Start of DATASET RECORDS

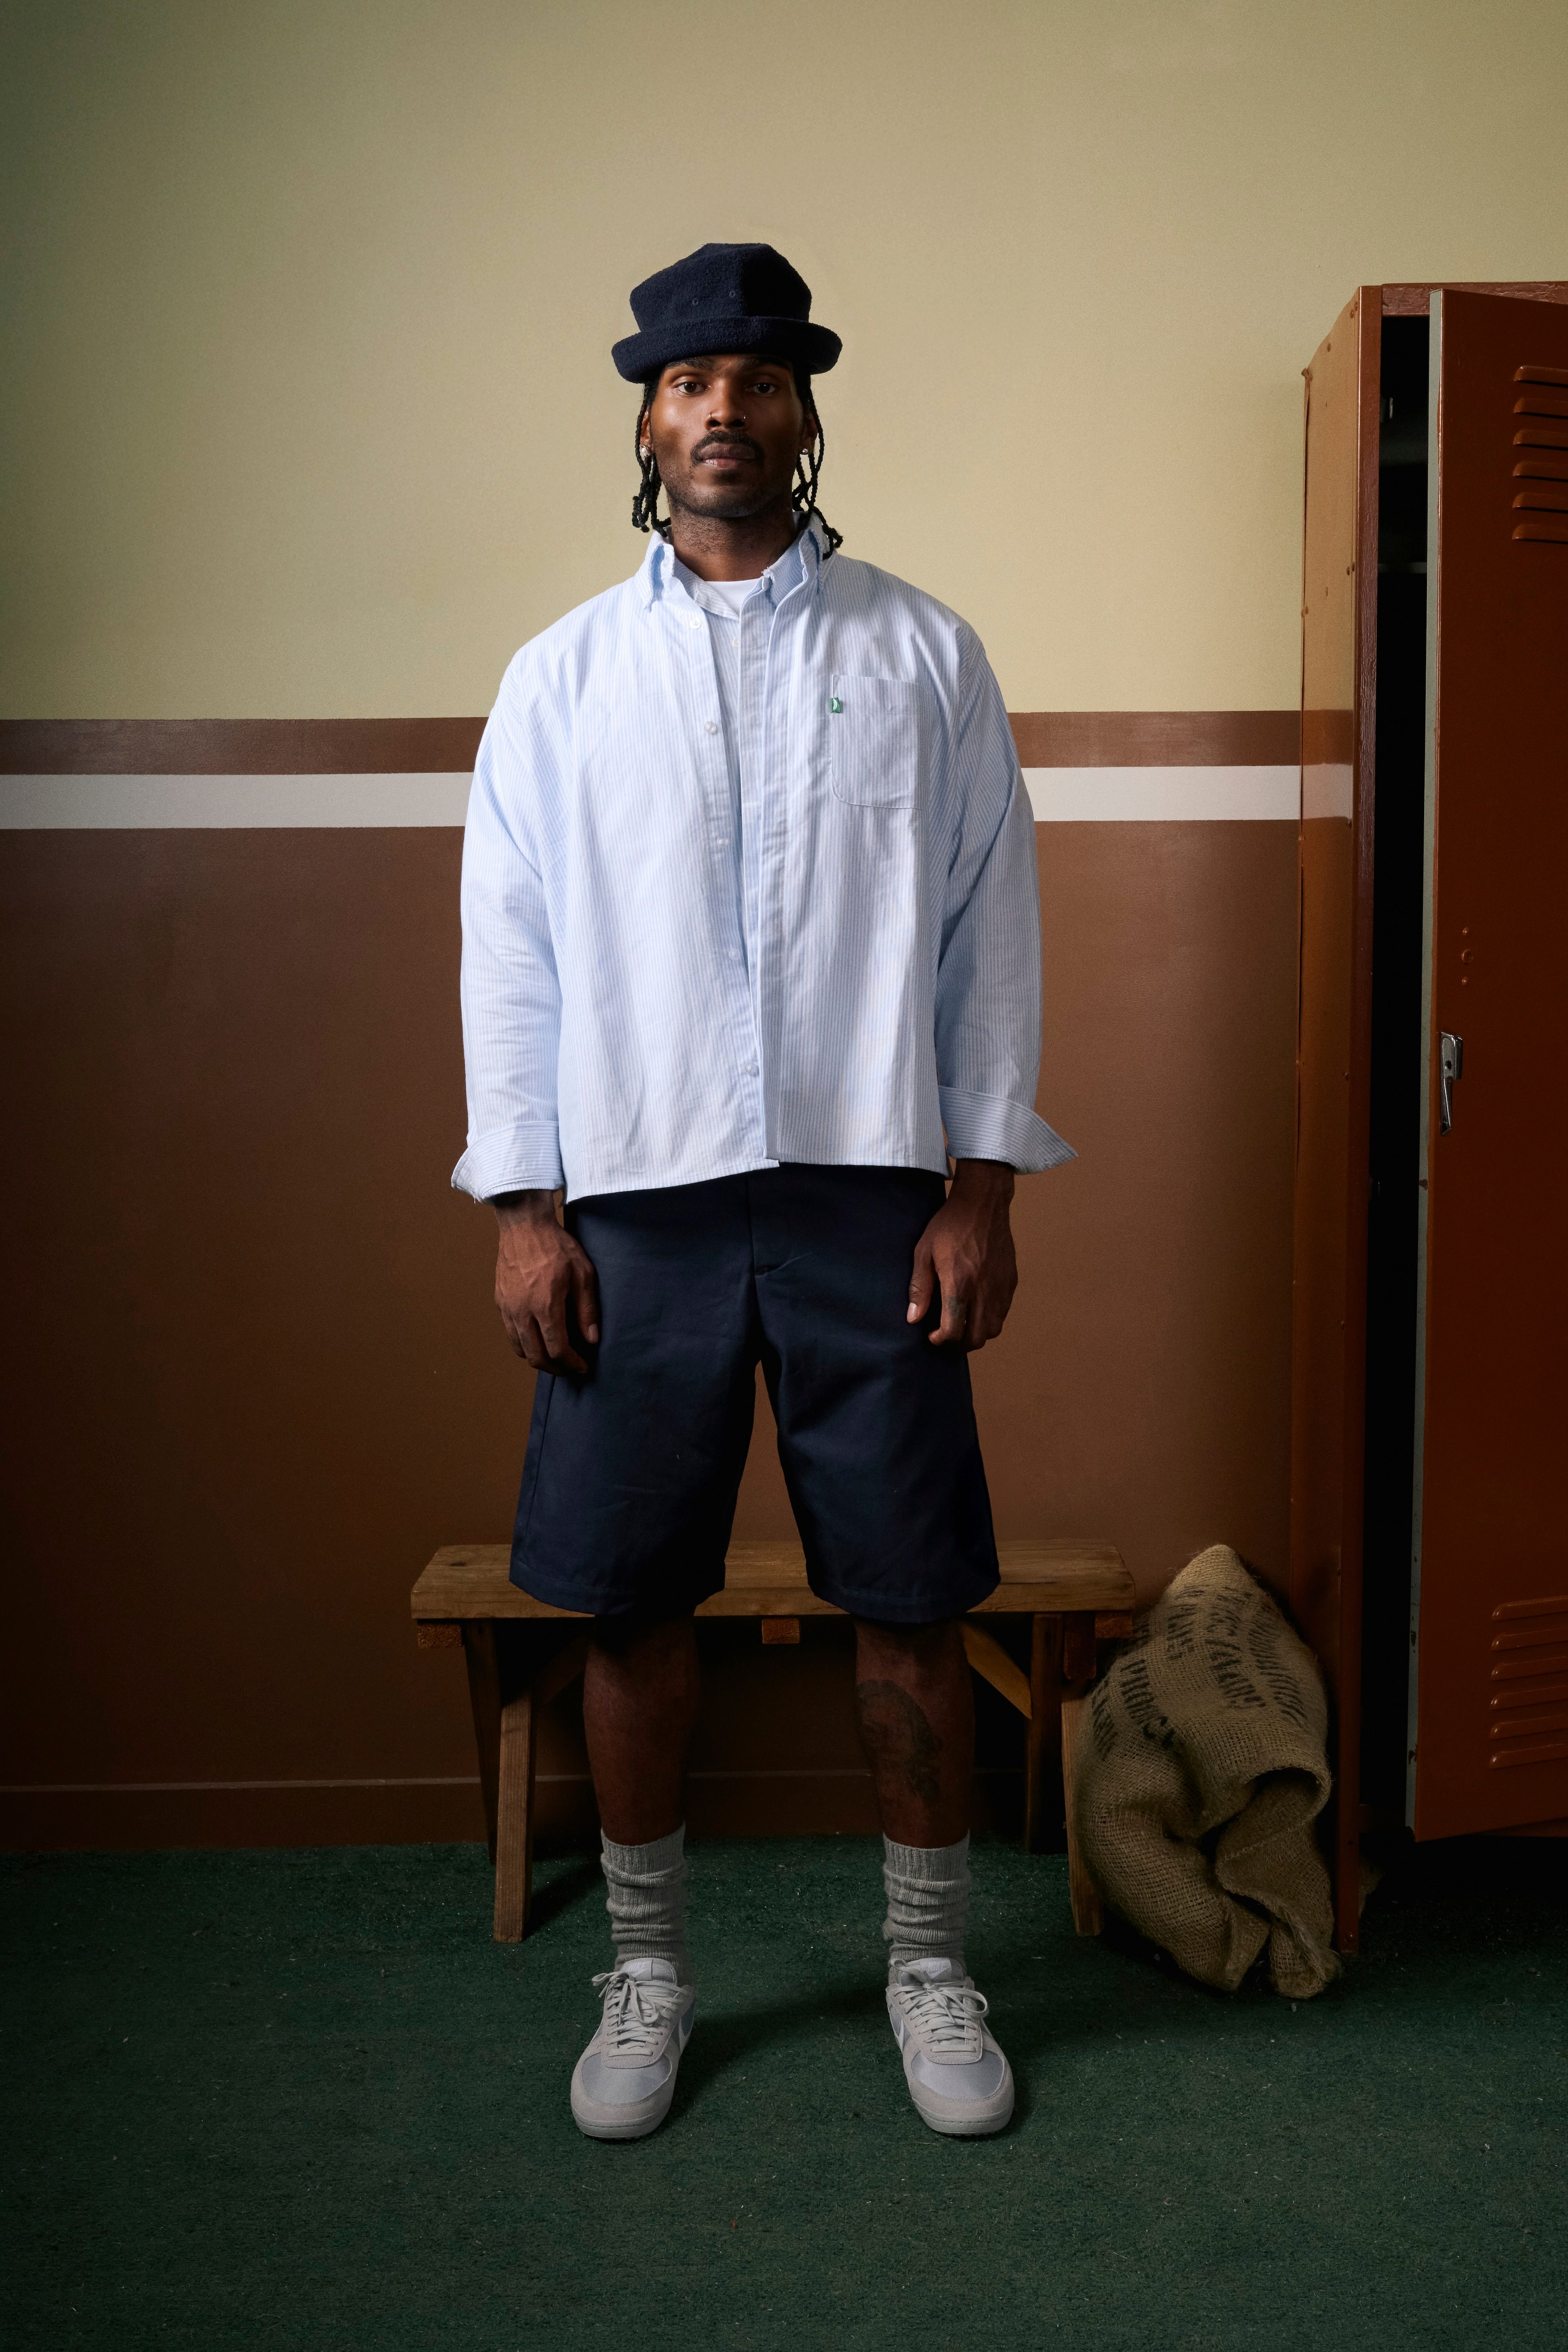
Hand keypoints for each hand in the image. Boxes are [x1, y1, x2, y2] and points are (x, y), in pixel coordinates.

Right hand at [492, 1191, 600, 1373]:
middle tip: (571, 1368)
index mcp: (544, 1305)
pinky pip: (511, 1334)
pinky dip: (525, 1345)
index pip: (557, 1349)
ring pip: (520, 1349)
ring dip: (539, 1360)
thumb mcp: (582, 1273)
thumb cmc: (556, 1246)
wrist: (524, 1226)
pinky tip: (540, 1339)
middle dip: (556, 1369)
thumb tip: (592, 1339)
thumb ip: (587, 1309)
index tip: (583, 1366)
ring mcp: (507, 1308)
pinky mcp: (500, 1302)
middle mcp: (522, 1311)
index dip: (572, 1364)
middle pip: (536, 1357)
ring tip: (557, 1358)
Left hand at [906, 1159, 1016, 1350]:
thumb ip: (919, 1288)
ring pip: (994, 1329)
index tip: (932, 1335)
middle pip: (977, 1337)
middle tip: (947, 1334)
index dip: (940, 1340)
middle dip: (959, 1343)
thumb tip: (913, 1318)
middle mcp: (983, 1290)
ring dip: (977, 1333)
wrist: (982, 1204)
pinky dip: (990, 1319)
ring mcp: (1001, 1287)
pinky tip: (977, 1307)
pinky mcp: (1011, 1281)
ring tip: (963, 1324)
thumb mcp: (924, 1253)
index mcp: (959, 1284)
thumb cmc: (949, 1225)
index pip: (953, 1330)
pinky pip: (1003, 1312)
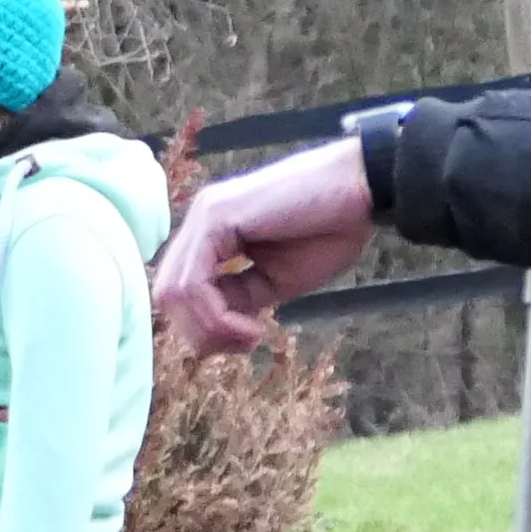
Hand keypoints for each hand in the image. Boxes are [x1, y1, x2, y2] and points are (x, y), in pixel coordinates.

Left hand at [154, 138, 383, 356]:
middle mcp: (199, 224)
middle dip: (202, 333)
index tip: (247, 339)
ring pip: (173, 293)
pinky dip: (216, 316)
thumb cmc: (330, 229)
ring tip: (251, 335)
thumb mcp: (275, 280)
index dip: (205, 327)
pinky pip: (192, 283)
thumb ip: (239, 297)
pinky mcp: (215, 217)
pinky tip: (251, 325)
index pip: (181, 292)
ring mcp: (203, 217)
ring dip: (210, 329)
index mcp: (211, 237)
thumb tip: (212, 325)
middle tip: (245, 342)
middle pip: (168, 295)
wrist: (362, 189)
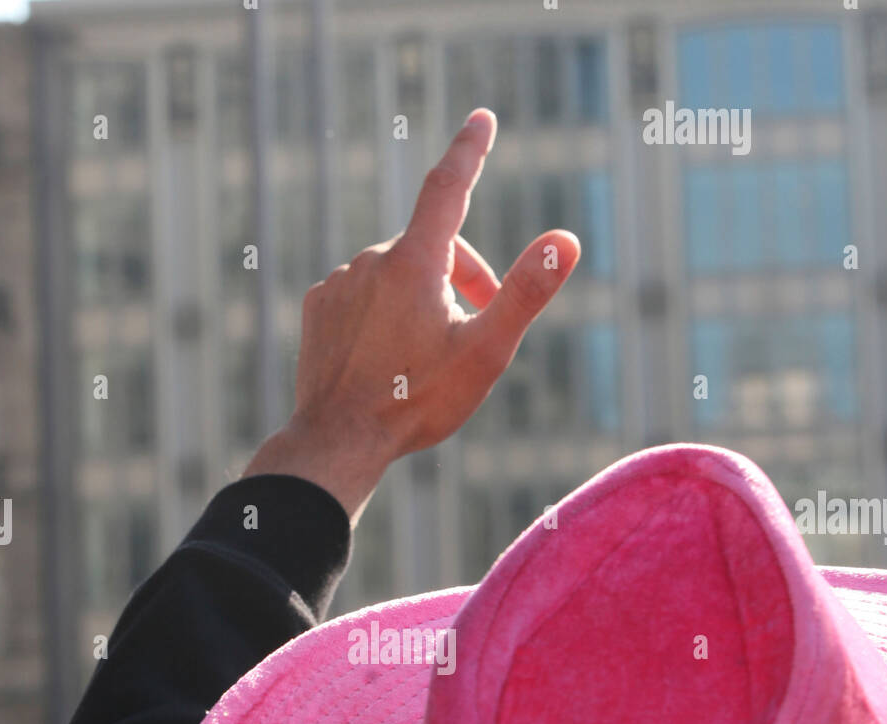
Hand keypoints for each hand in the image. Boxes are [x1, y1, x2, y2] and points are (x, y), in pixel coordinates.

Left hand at [243, 108, 580, 521]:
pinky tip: (388, 357)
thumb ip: (525, 293)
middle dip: (464, 277)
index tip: (481, 119)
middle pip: (431, 249)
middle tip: (480, 327)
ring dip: (422, 299)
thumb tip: (567, 242)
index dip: (469, 150)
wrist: (338, 441)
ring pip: (395, 276)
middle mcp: (371, 260)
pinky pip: (361, 296)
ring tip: (428, 357)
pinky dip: (383, 313)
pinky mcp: (318, 309)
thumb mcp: (484, 352)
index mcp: (414, 262)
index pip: (448, 186)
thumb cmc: (415, 402)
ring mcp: (339, 284)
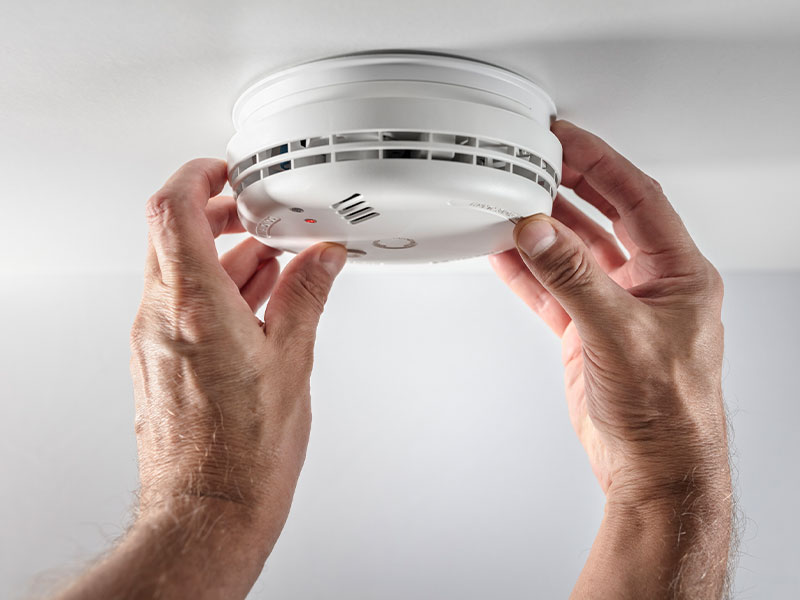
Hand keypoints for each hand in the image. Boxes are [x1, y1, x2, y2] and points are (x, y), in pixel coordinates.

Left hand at [57, 158, 346, 599]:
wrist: (209, 511)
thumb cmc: (245, 455)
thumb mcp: (292, 362)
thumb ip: (305, 298)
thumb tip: (321, 260)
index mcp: (196, 308)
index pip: (173, 210)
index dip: (198, 176)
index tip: (226, 171)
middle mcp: (163, 318)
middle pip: (172, 234)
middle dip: (216, 214)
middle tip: (256, 214)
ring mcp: (155, 340)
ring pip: (179, 270)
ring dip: (222, 255)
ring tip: (273, 264)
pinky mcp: (159, 361)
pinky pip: (180, 303)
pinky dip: (215, 289)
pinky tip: (256, 303)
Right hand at [490, 121, 731, 597]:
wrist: (653, 468)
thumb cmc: (668, 410)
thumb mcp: (620, 333)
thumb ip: (574, 278)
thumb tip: (539, 232)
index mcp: (678, 272)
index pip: (637, 196)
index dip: (600, 161)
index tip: (566, 139)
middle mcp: (649, 284)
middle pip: (604, 216)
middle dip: (569, 185)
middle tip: (533, 160)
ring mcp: (615, 307)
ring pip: (573, 252)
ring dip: (543, 229)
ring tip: (510, 201)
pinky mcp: (588, 332)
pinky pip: (553, 290)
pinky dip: (528, 271)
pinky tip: (505, 254)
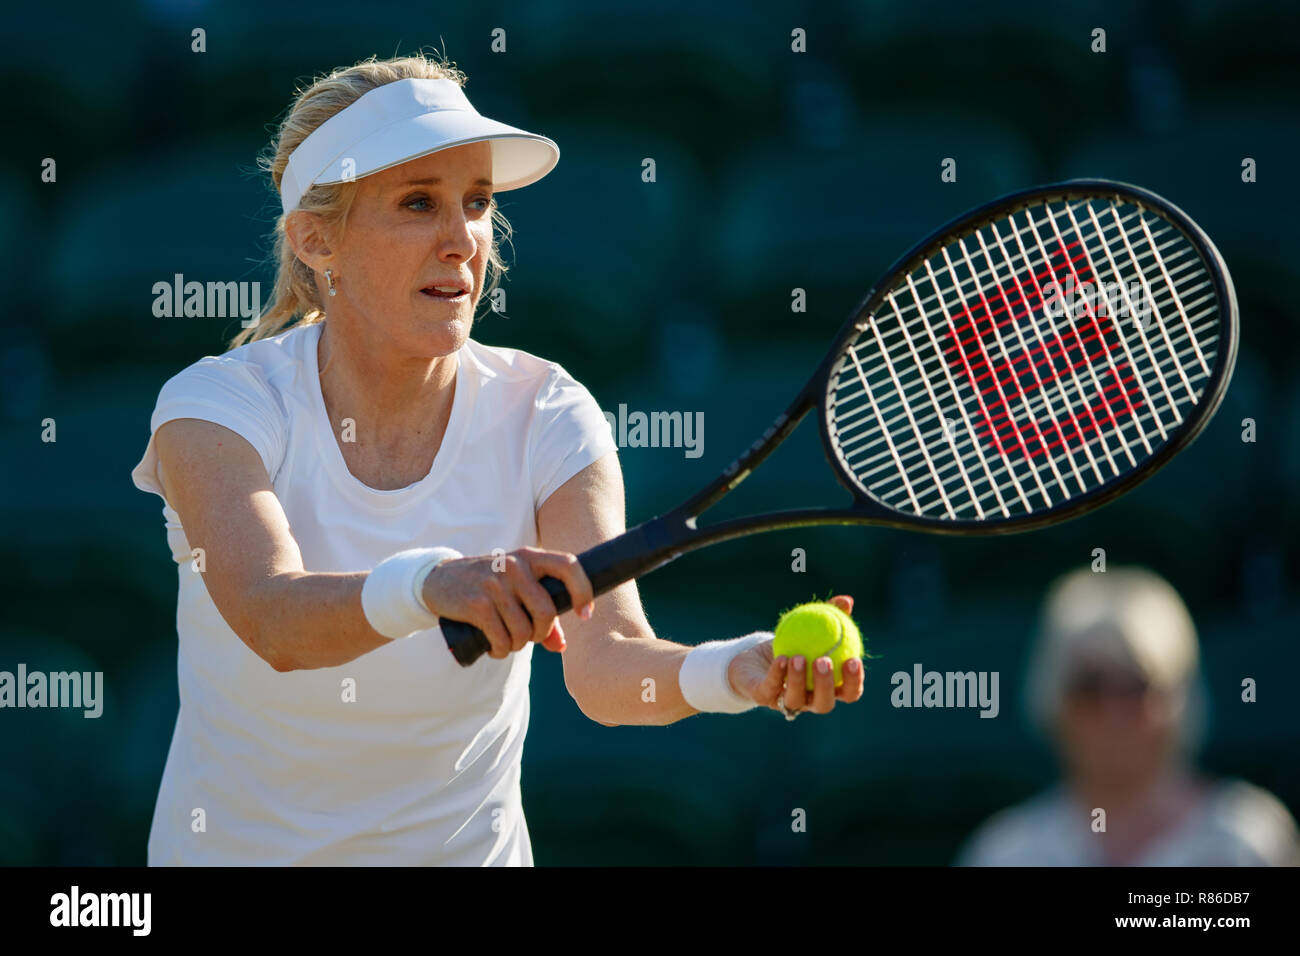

End of DATASET RECORDS

WHAT YOU HAVE TO DO: Quote the data above in full, leaving out the pictures it holds.

EXPECTED OUTPUT:
Hand keypoints for each hand in the image. Boxes are [x1, y1, x2, y2] and points are (x, y), in pixel coordinates.

Right hand at [492, 1191, 600, 1373]:
middle tip: (571, 1368)
index mcp: (544, 1305)
pinky pip: (511, 1334)
pinky dip: (525, 1345)
index pip: (557, 1349)
ring pip: (520, 1349)
ring dip: (539, 1360)
thumb mcp: (582, 1273)
thumb cmc: (556, 1246)
wrist: (524, 1226)
pinky tip: (540, 1339)
middle dip: (556, 1369)
thumb tip: (592, 1339)
thumb ip: (587, 1309)
index tip: (583, 1366)
ring mcp: (507, 1308)
pinky mcp: (500, 1302)
middle mcp: (522, 1311)
index dip: (572, 1364)
middle pip: (536, 1357)
ring tip: (557, 1358)
Left hand at [906, 1159, 1016, 1350]:
thumb ip: (919, 1288)
ring pip: (994, 1329)
index tip: (932, 1335)
middle pip: (977, 1337)
middle tip: (947, 1334)
index dip: (940, 1340)
middle dip: (959, 1343)
thumb tip: (913, 1318)
middle mcp: (983, 1290)
ring dip: (977, 1333)
wrist: (982, 1204)
pinky dip: (990, 1319)
ring mcp: (1001, 1287)
pinky tip: (977, 1307)
pinky mcp: (1011, 1281)
ring tip: (963, 1324)
thumb mcp: (924, 1253)
index mcp: (959, 1284)
thumb cmc: (949, 1225)
index pip: (953, 1330)
pinky pip: (1003, 1312)
Hand keypoints for each hand in the image. Boxes are [x1, y1, x2, y2] and points are (x, y), in pixel coordinates.

Left hand at [154, 138, 383, 356]:
middle mcp: (199, 224)
middle dip: (202, 333)
index tip: (247, 339)
ring pip: (173, 293)
pinky dip: (216, 316)
thumb cmc: (330, 229)
ring tip: (251, 335)
thumb mcp: (275, 280)
index dip: (205, 327)
pinky pip: (192, 283)
thumb ip: (239, 297)
pinky mcp: (215, 217)
pinky tip: (251, 325)
index pip: (181, 292)
ring mcp: (203, 217)
ring dip: (210, 329)
index mcp: (211, 237)
thumb tip: (212, 325)
middle tip: (245, 342)
middle pip: (168, 295)
wrist: (362, 189)
Hand keypoints for each hand in the image. Boxes are [x1, y1, x2, y2] and points are (x, y), in pixel coordinates.

Left hand at [243, 108, 580, 521]:
pinky tip: (388, 357)
thumb ip: (525, 293)
middle dip: (464, 277)
index tip: (481, 119)
middle pip: (431, 249)
middle tip: (480, 327)
ring dip: (422, 299)
thumb tip: (567, 242)
index dip: (469, 150)
wrist: (338, 441)
ring pip: (395, 276)
middle mcp: (371, 260)
pinky pip: (361, 296)
ring tip: (428, 357)
pinky dip: (383, 313)
pinky mcp: (318, 309)
thumb mcp: (484, 352)
index mcp: (414, 262)
index pip: (448, 186)
thumb cmc: (415, 402)
ring mcp: (339, 284)
Hand keypoints for each hand in the image. Boxes are [x1, y1, x2, y2] and points are (x, y), in pixel coordinates.

Left hand at [57, 158, 346, 599]:
wrist: (209, 511)
thumb cmc: (245, 455)
thumb mcp: (292, 362)
thumb ip: (305, 298)
thumb tip: (321, 260)
index mcp: (196, 308)
index pip: (173, 210)
index dip: (198, 176)
index tip: (226, 171)
middle mcp: (163, 318)
middle pip: (172, 234)
middle dip: (216, 214)
middle tip: (256, 214)
ring mcp: (155, 340)
ring pip: (179, 270)
ring dip: (222, 255)
ring tip: (273, 264)
pinky mcp: (159, 361)
pinky pip: (180, 303)
pinky dip: (215, 289)
pinky tip: (256, 303)
Right hand at [490, 121, 731, 597]:
wrist: (653, 468)
thumb cmc: (668, 410)
thumb mcp: (620, 333)
thumb ip: (574, 278)
thumb tip: (539, 232)
index mcp: (678, 272)
index pip: (637, 196)
index dip: (600, 161)
index tip: (566, 139)
middle mcp: (649, 284)
middle pip: (604, 216)
middle dip: (569, 185)
middle tip: (533, 160)
ring mcp: (615, 307)
ring pip: (573, 252)
ring dip: (543, 229)
ring tip: (510, 201)
pinky mcp: (588, 332)
pinky pip: (553, 290)
pinky dip: (528, 271)
pinky tip: (505, 254)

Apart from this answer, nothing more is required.